El resplandor empezaba a apagarse. El paracaídas de la bengala había quedado cogido en la copa de un árbol cercano.

He aquí lo que Eliza me dijo a mí y a la gente que se encontraba en los alrededores:

¡Oh! ¿Cómo puedo cantar tus méritos

cuando eres la mejor parte de mí misma?

¿De qué me servirá alabarme?

¿Y qué hago cuando te alabo sino cantar mi propia alabanza?

Por esto vivamos separados

y que nuestro caro amor deje de ser una sola cosa

y que por esta separación pueda darte

lo que te es debido, lo que tú solo mereces.

* * *

Formé bocina con las manos y la llamé, y luego agregué algo audaz, algo que sentía auténticamente por primera vez en mi vida:

—¡Eliza! ¡Te amo! —grité.

La oscuridad era completa en ese momento.

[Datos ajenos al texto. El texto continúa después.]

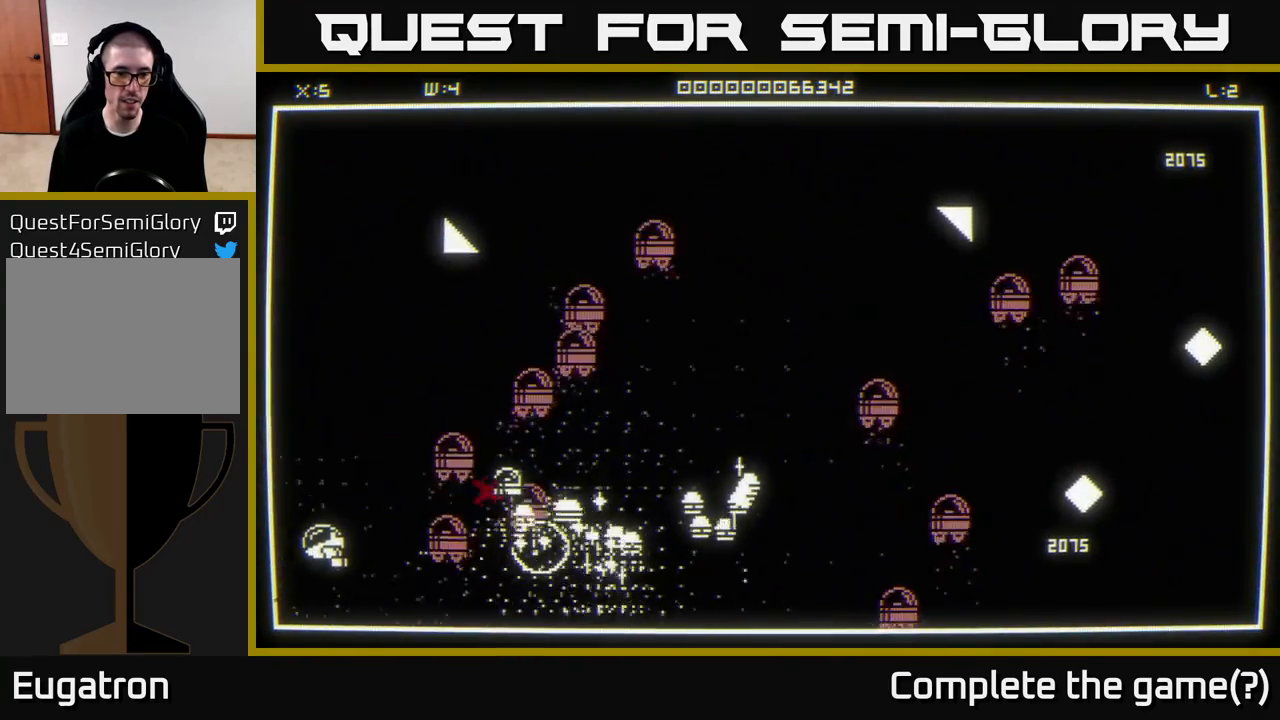
{"buttons": [], "left_stick": "center", "right_stick": "right", "events": [[133, "left_stick", "right"], [233, "left_stick", "center"]]}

—¿Me has oído, Eliza? ¡Te amo! ¡Te amo de verdad!

—Te he oído —respondió—. Nadie debería nunca decir eso a otra persona.

—Lo digo en serio.

—Entonces yo a mi vez también te diré algo, hermano mío, mi gemelo.

—¿Qué?

Sus palabras, que resonaron en la oscuridad, fueron las siguientes:

—Que Dios guíe la mano y la mente del doctor Wilbur Rockefeller Swain.

* * *

Y el helicóptero se alejó.

Hi ho.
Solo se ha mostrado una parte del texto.